Custom Middleware

Writing your own middleware with functions and classes

2 min read 450 words

Function Middleware

The simplest middleware is a function:

import time
from chirp import Request, Response, Next

async def timing(request: Request, next: Next) -> Response:
    start = time.monotonic()
    response = await next(request)
    elapsed = time.monotonic() - start
    return response.with_header("X-Response-Time", f"{elapsed:.3f}s")

app.add_middleware(timing)

Class Middleware

For middleware that needs configuration or state, use a class with__call__:

class RateLimiter:
    def __init__(self, max_requests: int, window: float) -> None:
        self.max_requests = max_requests
        self.window = window
        self._counts: dict[str, list[float]] = {}
        self._lock = threading.Lock()

    async def __call__(self, request: Request, next: Next) -> Response:
        client_ip = request.headers.get("X-Forwarded-For", "unknown")

        with self._lock:
            now = time.monotonic()
            hits = self._counts.setdefault(client_ip, [])
            # Remove expired entries
            hits[:] = [t for t in hits if now - t < self.window]

            if len(hits) >= self.max_requests:
                return Response("Too Many Requests").with_status(429)
            hits.append(now)

        return await next(request)

app.add_middleware(RateLimiter(max_requests=100, window=60.0))

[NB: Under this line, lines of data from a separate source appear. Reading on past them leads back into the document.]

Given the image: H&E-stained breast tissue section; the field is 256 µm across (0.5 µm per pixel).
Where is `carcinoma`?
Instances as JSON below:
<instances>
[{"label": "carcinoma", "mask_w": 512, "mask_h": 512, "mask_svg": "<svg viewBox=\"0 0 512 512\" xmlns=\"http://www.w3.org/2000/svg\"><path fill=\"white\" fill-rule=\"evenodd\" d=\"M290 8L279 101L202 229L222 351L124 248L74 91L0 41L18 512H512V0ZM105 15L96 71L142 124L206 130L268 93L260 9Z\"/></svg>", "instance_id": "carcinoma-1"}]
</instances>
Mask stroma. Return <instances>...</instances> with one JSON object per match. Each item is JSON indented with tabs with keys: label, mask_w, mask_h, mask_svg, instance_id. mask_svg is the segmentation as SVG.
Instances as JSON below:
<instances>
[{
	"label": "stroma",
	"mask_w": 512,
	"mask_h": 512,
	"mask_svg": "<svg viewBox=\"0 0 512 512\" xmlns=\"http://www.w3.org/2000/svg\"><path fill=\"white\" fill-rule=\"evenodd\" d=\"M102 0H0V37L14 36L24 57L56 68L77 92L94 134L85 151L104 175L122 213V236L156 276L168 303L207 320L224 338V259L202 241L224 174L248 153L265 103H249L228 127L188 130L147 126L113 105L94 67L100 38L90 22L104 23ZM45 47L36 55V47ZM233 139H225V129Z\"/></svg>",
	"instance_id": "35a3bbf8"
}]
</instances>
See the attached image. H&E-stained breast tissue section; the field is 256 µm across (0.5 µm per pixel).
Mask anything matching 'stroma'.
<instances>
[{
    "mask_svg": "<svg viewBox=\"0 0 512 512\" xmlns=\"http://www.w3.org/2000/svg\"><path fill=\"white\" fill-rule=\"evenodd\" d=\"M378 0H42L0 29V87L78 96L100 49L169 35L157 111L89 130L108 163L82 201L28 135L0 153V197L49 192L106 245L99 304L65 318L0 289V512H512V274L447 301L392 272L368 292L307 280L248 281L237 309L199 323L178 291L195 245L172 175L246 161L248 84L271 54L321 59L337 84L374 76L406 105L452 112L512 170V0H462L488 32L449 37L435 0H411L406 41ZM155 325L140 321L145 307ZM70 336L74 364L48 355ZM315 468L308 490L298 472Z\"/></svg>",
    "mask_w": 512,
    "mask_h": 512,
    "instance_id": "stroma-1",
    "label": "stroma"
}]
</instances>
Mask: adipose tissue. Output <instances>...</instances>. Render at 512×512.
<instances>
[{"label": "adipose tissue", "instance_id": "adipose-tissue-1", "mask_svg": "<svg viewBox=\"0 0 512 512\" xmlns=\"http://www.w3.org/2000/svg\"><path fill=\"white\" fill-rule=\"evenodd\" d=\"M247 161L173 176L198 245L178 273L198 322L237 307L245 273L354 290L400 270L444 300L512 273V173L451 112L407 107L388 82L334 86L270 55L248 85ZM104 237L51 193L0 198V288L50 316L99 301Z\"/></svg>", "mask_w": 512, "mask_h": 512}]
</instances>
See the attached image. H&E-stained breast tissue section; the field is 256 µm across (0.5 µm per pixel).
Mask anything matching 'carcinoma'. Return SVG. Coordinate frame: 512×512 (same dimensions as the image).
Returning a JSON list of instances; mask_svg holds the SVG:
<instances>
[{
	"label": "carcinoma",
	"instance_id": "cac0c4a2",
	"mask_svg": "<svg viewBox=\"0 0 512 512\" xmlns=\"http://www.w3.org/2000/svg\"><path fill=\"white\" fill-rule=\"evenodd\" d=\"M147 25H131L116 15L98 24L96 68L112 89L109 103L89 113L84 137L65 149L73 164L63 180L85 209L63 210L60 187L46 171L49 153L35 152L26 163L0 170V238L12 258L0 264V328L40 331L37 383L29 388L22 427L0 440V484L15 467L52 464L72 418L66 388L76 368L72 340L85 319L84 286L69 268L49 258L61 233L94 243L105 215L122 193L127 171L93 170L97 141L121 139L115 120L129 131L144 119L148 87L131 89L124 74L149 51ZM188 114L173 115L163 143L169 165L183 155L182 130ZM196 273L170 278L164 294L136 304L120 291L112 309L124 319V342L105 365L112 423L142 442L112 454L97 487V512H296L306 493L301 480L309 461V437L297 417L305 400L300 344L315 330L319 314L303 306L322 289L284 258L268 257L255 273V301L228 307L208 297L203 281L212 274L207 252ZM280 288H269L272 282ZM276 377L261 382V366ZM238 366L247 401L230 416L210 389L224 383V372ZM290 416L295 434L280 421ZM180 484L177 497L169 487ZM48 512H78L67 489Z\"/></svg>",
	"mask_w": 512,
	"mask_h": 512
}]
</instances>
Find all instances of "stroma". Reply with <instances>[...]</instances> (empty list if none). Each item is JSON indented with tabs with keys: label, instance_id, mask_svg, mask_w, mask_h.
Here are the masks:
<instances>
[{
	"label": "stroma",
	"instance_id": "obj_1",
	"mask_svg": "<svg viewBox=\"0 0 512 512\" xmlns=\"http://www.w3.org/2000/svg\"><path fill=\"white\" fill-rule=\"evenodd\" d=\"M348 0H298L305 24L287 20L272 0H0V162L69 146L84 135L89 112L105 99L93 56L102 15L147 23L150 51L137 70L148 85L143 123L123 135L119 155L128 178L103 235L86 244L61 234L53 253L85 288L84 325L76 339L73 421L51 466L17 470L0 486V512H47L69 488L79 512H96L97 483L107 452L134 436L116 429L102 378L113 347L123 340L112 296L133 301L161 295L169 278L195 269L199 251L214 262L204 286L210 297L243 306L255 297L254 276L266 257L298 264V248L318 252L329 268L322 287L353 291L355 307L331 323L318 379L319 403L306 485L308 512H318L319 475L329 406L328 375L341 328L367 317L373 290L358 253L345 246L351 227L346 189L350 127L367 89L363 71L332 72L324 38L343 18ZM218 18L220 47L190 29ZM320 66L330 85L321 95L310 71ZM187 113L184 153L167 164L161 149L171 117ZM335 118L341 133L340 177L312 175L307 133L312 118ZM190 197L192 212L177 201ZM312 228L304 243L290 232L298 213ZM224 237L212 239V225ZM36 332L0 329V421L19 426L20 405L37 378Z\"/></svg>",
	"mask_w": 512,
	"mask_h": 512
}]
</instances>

Both function and class middleware satisfy the Middlewareprotocol. The framework checks the shape, not the lineage.

Common Patterns

Request Logging

async def request_logger(request: Request, next: Next) -> Response:
    print(f"→ {request.method} {request.path}")
    response = await next(request)
    print(f"← {response.status} {request.path}")
    return response

Error Handling

async def error_boundary(request: Request, next: Next) -> Response:
    try:
        return await next(request)
    except Exception as e:
        print(f"Error: {e}")
        return Response("Internal Server Error").with_status(500)

Request Context

Useg(the request-scoped namespace) to pass data between middleware and handlers:

from chirp import g

async def load_user(request: Request, next: Next) -> Response:
    token = request.cookies.get("session_token")
    if token:
        g.user = await get_user_from_token(token)
    else:
        g.user = None
    return await next(request)

Then in handlers:

@app.route("/profile")
def profile():
    if not g.user:
        return Redirect("/login")
    return Template("profile.html", user=g.user)

g is backed by a ContextVar, so each request gets its own namespace. Safe under free-threading.

Conditional Middleware

Skip middleware for certain paths:

async def auth_required(request: Request, next: Next) -> Response:
    public_paths = {"/", "/login", "/health"}
    if request.path in public_paths:
        return await next(request)

    if not request.cookies.get("session"):
        return Redirect("/login")

    return await next(request)

Response Transformation

Modify responses after the handler:

async def add_security_headers(request: Request, next: Next) -> Response:
    response = await next(request)
    return (
        response
        .with_header("X-Content-Type-Options", "nosniff")
        .with_header("X-Frame-Options", "DENY")
        .with_header("Referrer-Policy", "strict-origin-when-cross-origin")
    )

Thread Safety

Under free-threading, multiple middleware instances run concurrently. If your class middleware has mutable state, protect it with a lock:

class Counter:
    def __init__(self) -> None:
        self._count = 0
        self._lock = threading.Lock()

    async def __call__(self, request: Request, next: Next) -> Response:
        with self._lock:
            self._count += 1
            count = self._count
        response = await next(request)
        return response.with_header("X-Request-Count", str(count))

For per-request state, use g or ContextVarinstead of instance variables.